Cuba: Fiber Optic Cable May Not Bring Greater Internet Access

Officials at Cuba’s Ministry of Informatics and Communications recently announced that a much-anticipated submarine fiber optic cable linking Venezuela, Cuba, and Jamaica, will be in operation by January of 2011. Although the cable’s 640 gigabytes will increase Cuba’s connectivity 3000-fold, it will not bring greater opportunities for Cuban citizens to access the Internet.

A November article in Granma [es], the national daily newspaper and official organ of the communist party of Cuba, reported that the cable will make it easier to work with video, sound, and large files of all kinds, which are difficult if not impossible to load or send at present. The article quoted an official statement from the Ministry guaranteeing that:

[el cable] reforzará la integración, ampliará el intercambio social y contribuirá a cambiar el curso de las comunicaciones en la región.
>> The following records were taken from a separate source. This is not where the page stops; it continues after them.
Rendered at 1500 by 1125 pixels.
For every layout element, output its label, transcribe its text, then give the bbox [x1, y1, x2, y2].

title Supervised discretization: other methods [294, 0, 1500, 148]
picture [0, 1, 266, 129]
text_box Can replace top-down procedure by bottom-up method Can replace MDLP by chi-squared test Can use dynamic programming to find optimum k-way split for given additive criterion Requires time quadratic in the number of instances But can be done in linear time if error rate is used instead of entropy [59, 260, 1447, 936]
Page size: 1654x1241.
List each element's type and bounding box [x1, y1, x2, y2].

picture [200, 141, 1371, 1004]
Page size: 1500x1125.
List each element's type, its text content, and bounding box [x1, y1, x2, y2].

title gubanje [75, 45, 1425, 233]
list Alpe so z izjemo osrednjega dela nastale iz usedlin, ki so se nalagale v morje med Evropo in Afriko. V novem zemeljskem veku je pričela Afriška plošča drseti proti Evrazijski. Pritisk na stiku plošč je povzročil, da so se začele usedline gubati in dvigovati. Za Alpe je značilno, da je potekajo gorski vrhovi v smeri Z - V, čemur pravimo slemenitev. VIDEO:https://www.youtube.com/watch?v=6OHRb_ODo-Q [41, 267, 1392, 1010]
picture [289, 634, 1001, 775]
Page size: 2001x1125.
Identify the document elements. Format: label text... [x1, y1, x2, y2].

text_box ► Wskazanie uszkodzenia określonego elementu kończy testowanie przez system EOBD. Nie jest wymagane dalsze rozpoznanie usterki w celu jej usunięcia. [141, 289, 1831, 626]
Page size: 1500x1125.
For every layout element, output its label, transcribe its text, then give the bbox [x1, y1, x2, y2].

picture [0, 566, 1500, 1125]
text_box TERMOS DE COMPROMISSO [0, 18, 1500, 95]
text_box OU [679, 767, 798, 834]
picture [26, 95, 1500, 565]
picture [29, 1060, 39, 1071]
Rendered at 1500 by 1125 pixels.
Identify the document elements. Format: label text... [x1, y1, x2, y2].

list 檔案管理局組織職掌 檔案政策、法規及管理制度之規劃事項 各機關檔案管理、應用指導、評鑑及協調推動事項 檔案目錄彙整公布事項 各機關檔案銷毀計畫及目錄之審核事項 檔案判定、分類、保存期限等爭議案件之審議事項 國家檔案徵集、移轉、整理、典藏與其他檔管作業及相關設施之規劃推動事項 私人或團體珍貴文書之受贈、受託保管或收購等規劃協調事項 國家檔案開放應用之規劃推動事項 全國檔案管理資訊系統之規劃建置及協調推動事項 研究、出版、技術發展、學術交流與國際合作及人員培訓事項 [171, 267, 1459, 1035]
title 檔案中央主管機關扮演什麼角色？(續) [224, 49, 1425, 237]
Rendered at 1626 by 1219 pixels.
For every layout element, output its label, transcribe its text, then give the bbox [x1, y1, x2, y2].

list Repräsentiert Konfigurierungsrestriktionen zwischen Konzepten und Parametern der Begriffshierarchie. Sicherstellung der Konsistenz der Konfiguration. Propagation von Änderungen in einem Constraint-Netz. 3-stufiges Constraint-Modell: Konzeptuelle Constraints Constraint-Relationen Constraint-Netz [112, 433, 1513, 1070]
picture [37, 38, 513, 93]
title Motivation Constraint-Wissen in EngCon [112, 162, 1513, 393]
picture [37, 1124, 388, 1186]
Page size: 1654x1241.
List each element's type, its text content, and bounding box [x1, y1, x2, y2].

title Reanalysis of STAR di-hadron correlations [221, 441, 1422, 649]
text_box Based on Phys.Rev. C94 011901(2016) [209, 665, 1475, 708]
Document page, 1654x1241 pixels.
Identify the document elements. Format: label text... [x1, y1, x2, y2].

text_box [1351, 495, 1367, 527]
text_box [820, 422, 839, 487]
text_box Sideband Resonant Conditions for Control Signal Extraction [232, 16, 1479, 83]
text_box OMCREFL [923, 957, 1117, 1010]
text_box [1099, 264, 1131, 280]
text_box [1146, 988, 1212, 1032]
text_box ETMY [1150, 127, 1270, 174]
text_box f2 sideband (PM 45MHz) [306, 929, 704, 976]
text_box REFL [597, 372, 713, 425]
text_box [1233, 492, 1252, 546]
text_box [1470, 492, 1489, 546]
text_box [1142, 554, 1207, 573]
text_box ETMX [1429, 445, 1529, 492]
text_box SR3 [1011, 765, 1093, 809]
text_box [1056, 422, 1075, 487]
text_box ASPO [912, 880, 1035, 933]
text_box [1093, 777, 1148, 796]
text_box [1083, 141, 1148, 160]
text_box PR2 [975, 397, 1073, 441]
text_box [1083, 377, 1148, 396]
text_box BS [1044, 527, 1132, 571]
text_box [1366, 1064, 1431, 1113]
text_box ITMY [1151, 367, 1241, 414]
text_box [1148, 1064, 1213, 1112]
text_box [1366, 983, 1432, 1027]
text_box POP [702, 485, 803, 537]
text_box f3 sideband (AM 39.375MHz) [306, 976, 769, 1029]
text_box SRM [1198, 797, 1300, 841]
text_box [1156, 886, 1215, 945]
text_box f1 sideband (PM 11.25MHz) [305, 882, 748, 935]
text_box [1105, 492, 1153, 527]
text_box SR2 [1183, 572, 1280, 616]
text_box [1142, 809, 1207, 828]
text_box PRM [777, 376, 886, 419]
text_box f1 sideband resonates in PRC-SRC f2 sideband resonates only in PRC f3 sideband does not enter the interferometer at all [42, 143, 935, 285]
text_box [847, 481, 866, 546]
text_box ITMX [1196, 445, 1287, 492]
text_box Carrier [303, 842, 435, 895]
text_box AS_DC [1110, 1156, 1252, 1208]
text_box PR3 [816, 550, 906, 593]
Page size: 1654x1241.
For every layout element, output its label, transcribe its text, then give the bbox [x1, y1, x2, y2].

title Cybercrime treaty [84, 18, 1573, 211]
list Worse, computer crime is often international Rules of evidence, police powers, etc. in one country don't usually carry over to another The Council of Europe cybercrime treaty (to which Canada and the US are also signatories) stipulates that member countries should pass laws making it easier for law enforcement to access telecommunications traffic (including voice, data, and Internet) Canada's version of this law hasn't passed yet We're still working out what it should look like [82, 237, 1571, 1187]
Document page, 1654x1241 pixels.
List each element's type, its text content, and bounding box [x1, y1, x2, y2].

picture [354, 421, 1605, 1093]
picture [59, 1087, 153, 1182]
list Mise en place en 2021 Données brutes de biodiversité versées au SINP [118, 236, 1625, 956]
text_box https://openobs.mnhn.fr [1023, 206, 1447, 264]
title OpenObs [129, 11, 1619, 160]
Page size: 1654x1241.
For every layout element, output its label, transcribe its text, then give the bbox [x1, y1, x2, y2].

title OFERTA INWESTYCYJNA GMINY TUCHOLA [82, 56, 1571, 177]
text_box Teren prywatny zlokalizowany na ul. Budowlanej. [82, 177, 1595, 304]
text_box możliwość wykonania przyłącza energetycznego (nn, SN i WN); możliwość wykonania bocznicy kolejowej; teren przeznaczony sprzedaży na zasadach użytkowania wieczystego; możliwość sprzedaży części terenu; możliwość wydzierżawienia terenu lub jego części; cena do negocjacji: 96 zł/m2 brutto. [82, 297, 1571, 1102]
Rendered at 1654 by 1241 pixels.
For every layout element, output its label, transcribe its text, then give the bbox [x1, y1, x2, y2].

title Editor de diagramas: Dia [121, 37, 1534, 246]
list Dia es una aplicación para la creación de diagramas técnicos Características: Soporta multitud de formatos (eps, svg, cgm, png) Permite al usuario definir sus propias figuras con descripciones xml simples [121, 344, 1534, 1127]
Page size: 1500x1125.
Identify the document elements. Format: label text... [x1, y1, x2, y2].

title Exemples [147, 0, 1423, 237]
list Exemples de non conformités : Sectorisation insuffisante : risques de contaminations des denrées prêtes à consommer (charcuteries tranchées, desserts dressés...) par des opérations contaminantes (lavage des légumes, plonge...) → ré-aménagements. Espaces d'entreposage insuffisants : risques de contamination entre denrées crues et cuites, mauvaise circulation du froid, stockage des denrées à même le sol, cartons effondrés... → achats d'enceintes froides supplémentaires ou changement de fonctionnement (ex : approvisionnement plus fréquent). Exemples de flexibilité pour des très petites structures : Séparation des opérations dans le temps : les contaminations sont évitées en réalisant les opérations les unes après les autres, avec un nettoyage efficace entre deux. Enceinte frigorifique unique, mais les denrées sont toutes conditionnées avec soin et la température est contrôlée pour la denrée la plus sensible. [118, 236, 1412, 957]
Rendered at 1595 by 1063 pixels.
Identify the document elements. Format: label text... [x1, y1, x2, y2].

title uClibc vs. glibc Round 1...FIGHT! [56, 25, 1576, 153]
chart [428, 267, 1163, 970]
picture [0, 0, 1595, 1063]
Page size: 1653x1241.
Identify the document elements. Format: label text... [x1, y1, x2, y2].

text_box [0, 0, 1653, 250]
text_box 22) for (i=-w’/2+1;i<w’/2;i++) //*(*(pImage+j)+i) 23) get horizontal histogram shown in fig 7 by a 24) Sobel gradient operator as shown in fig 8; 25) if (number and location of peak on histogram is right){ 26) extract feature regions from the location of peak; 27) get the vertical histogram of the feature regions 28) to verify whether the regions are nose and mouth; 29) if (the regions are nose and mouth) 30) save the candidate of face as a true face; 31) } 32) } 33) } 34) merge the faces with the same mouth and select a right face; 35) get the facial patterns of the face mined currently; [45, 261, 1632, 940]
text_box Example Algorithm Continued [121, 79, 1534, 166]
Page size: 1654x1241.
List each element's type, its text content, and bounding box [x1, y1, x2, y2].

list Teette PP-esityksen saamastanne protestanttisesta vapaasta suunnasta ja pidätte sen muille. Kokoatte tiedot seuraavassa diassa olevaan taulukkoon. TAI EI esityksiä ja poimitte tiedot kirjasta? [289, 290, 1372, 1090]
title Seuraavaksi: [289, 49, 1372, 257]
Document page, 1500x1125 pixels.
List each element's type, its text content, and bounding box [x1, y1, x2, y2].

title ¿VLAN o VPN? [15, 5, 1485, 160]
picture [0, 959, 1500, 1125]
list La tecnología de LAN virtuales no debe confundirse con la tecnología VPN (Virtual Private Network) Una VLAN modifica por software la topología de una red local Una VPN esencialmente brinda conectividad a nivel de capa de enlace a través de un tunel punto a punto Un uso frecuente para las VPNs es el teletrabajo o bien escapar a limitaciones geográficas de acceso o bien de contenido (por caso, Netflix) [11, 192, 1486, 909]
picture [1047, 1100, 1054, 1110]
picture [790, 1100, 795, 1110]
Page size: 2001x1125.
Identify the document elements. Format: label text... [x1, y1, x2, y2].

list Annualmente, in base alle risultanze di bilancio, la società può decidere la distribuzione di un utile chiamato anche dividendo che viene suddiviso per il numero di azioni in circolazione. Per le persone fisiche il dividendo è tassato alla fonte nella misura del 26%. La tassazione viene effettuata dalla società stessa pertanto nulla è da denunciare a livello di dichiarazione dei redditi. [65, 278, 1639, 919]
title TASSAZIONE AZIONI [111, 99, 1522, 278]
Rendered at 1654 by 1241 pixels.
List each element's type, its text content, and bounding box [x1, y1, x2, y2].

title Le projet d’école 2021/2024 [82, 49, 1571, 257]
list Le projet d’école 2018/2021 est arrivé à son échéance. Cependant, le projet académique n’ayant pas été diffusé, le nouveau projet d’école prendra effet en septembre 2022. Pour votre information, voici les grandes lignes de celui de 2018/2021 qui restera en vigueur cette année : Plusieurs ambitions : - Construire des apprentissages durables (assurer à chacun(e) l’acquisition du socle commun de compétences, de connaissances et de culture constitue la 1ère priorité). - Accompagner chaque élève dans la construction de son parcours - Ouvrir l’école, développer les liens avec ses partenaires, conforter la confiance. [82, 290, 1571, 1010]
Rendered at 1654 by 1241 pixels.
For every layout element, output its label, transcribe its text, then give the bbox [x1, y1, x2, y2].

[the cable] will strengthen integration, increase person-to-person exchange and help expand communications in the region.

Image by Demis map server, via Wikimedia Commons

But the cable, built by Telecomunicaciones Gran Caribe, the Cuban-Venezuelan telecommunications firm supported chiefly by ALBA (Alianza Bolivariana para los pueblos de Nuestra América), will not bring about the “socialization” of the Internet. An additional note at the end of the article stated [es]:

El cable submarino proporcionará una mayor calidad en las infocomunicaciones, pero no necesariamente significará una extensión de las mismas. La socialización del servicio dependerá más de buscar en las reservas de eficiencia que de la ampliación de la red.

The submarine cable will provide a higher quality of digital communications, but this does not necessarily mean that they will be extended. The socialization of service will depend more on finding efficient resources for network expansion.

Many Cubans had hoped that the cable would make it easier (and cheaper) to get online. For Cubans who do not have Internet access at their places of work, hotel Internet cafés are often the only option. These centers charge between $7.50 and $12.50 per hour, a prohibitive cost in a nation where the average state salary is $20.

Since plans to build the cable originally took shape in 2006, members of Cuba’s small online community have expressed cautious enthusiasm about its potentially positive impact on Cuban society. Last July, when Cuban news site Cubadebate [es] reported that sounding expeditions for the cable were underway, comments on the site illustrated Cubans’ eagerness for the cable to serve all citizens. Pablo Fierro commented:

Sin duda que internet será más libre a partir de que este funcionando el cable subacuático y los cubanos puedan acceder a él como se merecen…

Without a doubt, the Internet will be more free once the submarine cable is functioning, and Cubans will be able to access it as they deserve to…

But the recent news indicates that the cable may not serve all Cubans. Last week, Cuban blogger Yasmín Portales [es] responded to the recent announcement, reasoning that providing home connections and broader public access opportunities was not the interest of the state. Concurrent with the statements of MIC, she explained that the government has always framed the question of Internet access as one of “social necessity,” rather than as a public good, or even a human right.

El discurso del Estado cubano define el uso de la red en tanto interés social….su uso se debe asignar a espacios sociales como centros de educación, asociaciones profesionales, espacios recreativos….De este modo la apuesta por la participación libre y horizontal de la ciudadanía al debate social a través de los recursos digitales se va por el caño. Quienes accedan estarán enajenados de su libertad de navegación a priori, limitados por el criterio de corrección política moral de sus administradores de red…

The rhetoric of the Cuban state defines the use of the network according to social interest…. Its use should be allocated to social spaces such as education centers, professional associations, and recreational spaces….Thus the commitment to free and horizontal participation, and to civic debate using digital resources, goes down the drain. Those who have access will have freedom of navigation, a priori, limited by the criterion of political correctness and morality of their network administrators…

Portales echoed a recent post by Cuban blogger and legal expert Laritza Diversent, who described the legal framework through which Internet connectivity and access were originally introduced in Cuba in 1996. She wrote that Internet access is limited in order to ensure that

…the information distributed is accurate, that it is obtained [in ways that are consistent] with ethical principles, and that it does not affect the interests or safety of country.

While the cable will improve Internet connectivity and quality for those Cubans who have Internet access, it will not change the status quo of the state’s broader policy on Internet use. In the eyes of the state, the negative social and political implications of making Internet access broadly available to the public continue to necessitate a policy that places strict limits on Cubans’ abilities to access and use the Internet.